A large portion of the time and expense incurred in this case resulted from 3 S Inc.’s demand for a jury trial. Yet, because of the numerous claims and counterclaims involved, the district court awarded Zarek only one-half of the total fees and costs ($4903). We find no abuse of discretion.

IV. Dismissal of Counterclaims and Third-Party Claims. 3 S Inc. contends the district court erred in dismissing several counterclaims and third-party claims which were filed after the jury verdict, judgment entry, and the filing of post trial motions in this action.

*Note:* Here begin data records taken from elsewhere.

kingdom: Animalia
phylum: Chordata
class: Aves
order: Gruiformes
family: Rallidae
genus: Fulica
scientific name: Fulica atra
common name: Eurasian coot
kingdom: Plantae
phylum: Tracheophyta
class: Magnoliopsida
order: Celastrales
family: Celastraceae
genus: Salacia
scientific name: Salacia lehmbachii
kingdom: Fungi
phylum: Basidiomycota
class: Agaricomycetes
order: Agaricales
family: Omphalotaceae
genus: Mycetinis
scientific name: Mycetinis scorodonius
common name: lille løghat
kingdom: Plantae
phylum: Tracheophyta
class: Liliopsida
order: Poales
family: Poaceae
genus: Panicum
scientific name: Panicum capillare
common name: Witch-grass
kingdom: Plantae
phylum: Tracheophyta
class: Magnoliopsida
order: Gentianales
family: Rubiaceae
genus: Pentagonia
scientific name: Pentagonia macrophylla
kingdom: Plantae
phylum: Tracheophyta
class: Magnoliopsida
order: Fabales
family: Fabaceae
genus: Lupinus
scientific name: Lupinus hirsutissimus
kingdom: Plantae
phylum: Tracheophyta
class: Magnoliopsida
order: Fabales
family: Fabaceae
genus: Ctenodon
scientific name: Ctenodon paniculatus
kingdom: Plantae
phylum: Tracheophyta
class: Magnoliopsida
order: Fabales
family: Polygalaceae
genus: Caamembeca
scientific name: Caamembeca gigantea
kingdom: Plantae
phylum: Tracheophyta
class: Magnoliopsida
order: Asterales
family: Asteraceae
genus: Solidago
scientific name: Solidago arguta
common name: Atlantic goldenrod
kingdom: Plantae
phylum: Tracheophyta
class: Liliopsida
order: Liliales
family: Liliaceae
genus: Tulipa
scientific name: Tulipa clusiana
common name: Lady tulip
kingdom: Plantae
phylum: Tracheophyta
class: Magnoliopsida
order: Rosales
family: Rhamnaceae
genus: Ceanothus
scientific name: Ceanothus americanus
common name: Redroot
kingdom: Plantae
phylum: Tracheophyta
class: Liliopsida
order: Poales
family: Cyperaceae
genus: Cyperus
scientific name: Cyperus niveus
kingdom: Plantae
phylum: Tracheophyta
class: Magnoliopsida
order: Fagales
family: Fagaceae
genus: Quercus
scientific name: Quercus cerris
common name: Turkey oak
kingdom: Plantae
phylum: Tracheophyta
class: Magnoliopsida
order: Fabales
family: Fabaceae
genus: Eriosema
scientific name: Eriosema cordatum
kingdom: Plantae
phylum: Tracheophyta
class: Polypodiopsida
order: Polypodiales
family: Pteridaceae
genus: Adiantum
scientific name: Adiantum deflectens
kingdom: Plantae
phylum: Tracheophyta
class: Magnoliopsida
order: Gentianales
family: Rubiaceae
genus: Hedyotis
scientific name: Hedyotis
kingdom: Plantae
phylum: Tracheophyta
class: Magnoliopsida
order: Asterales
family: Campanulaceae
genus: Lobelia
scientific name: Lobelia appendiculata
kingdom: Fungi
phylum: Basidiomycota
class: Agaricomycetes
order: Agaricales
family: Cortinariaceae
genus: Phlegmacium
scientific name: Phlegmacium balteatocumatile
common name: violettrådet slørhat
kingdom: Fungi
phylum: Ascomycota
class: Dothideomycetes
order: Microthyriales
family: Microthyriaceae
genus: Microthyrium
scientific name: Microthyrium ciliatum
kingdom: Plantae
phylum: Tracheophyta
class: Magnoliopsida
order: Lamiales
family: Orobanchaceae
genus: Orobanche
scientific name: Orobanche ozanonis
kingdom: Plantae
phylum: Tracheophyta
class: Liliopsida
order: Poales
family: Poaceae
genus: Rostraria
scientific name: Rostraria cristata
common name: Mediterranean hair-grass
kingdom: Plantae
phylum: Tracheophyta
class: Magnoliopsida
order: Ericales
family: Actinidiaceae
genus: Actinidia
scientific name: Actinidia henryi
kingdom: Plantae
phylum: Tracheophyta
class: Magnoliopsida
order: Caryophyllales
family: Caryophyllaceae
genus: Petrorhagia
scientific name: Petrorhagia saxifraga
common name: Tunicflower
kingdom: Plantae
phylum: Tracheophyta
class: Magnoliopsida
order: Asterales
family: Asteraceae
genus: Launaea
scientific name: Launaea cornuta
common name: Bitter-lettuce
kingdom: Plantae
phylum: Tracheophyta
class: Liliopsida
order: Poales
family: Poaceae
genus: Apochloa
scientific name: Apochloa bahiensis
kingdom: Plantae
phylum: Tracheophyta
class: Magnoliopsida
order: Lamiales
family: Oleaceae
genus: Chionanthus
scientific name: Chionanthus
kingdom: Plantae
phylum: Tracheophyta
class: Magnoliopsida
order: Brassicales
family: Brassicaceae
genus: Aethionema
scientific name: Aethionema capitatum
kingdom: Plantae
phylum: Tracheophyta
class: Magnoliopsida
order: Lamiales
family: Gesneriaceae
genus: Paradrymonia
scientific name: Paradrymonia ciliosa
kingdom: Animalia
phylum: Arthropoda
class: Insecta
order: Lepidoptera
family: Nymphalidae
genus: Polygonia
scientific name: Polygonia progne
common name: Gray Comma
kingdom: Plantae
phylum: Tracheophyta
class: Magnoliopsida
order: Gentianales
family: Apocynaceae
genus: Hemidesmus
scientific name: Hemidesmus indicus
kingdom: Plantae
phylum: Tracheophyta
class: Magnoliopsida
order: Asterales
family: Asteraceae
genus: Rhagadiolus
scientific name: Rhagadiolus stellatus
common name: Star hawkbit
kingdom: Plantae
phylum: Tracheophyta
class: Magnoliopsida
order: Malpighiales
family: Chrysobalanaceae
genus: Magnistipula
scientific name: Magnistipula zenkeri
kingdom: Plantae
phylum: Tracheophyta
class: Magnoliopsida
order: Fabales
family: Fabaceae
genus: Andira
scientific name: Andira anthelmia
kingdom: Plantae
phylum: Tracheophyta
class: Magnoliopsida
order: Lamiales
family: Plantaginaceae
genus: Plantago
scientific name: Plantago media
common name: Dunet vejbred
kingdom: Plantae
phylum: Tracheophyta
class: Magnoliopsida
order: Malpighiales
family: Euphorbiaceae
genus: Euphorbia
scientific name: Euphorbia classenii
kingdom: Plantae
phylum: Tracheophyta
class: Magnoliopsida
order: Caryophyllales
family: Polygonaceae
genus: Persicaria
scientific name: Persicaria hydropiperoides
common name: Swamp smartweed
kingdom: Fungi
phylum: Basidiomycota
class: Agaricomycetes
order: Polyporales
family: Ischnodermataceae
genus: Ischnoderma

On November 5, 1991, the hearing was held on Zarek’s application for attorney fees and costs and on the post trial motions of 3 S Inc. and Brown. That same day, 3 S Inc. and Brown filed several counterclaims and third-party claims. The counterclaims alleged Zarek had engaged in “champerty and maintenance” and had brought its action regarding attorney fees and costs for improper motives and purposes. The third-party claims alleged the law firm which represented Zarek was liable for the costs incurred in Zarek’s “wrongful claim.”

“A pleading must contain a counterclaim for every cause of action then matured. . . .” Iowa R. Civ. P. 29. A final judgment on the merits of a cause of action bars the filing of an additional compulsory counterclaim. Id. As Zarek’s petition included an application for attorney fees and costs, 3 S Inc. had an opportunity to file its counterclaim alleging “champerty and maintenance” at that juncture. The district court did not err in dismissing this counterclaim.

Leave of the court is required to bring in a third party if such action is not filed within ten days after the filing of the original answer. Iowa R. Civ. P. 34(a). No such request was ever made by 3 S Inc. Therefore, the district court properly dismissed 3 S Inc.’s third-party complaint.

V. Appellate Attorney Fees. Zarek requests permission to file an application for appellate attorney fees. We find no language in section 625.22 or in paragraph 27 which precludes the award of appellate attorney fees. We grant Zarek’s request to file an application for attorney fees. See Federal Land Bank v. Woods, 480 N.W.2d 61, 70 (Iowa 1992) (appellant entitled to attorney fees because the attorney fee language in the note did not prohibit such fees). Such an application must be filed with this court within ten days of the filing of this opinion. We retain jurisdiction on this matter.

The costs of this appeal are taxed one-half to 3 S Inc. and one-half to Brown.

For the reasons stated, we affirm the judgment of the district court.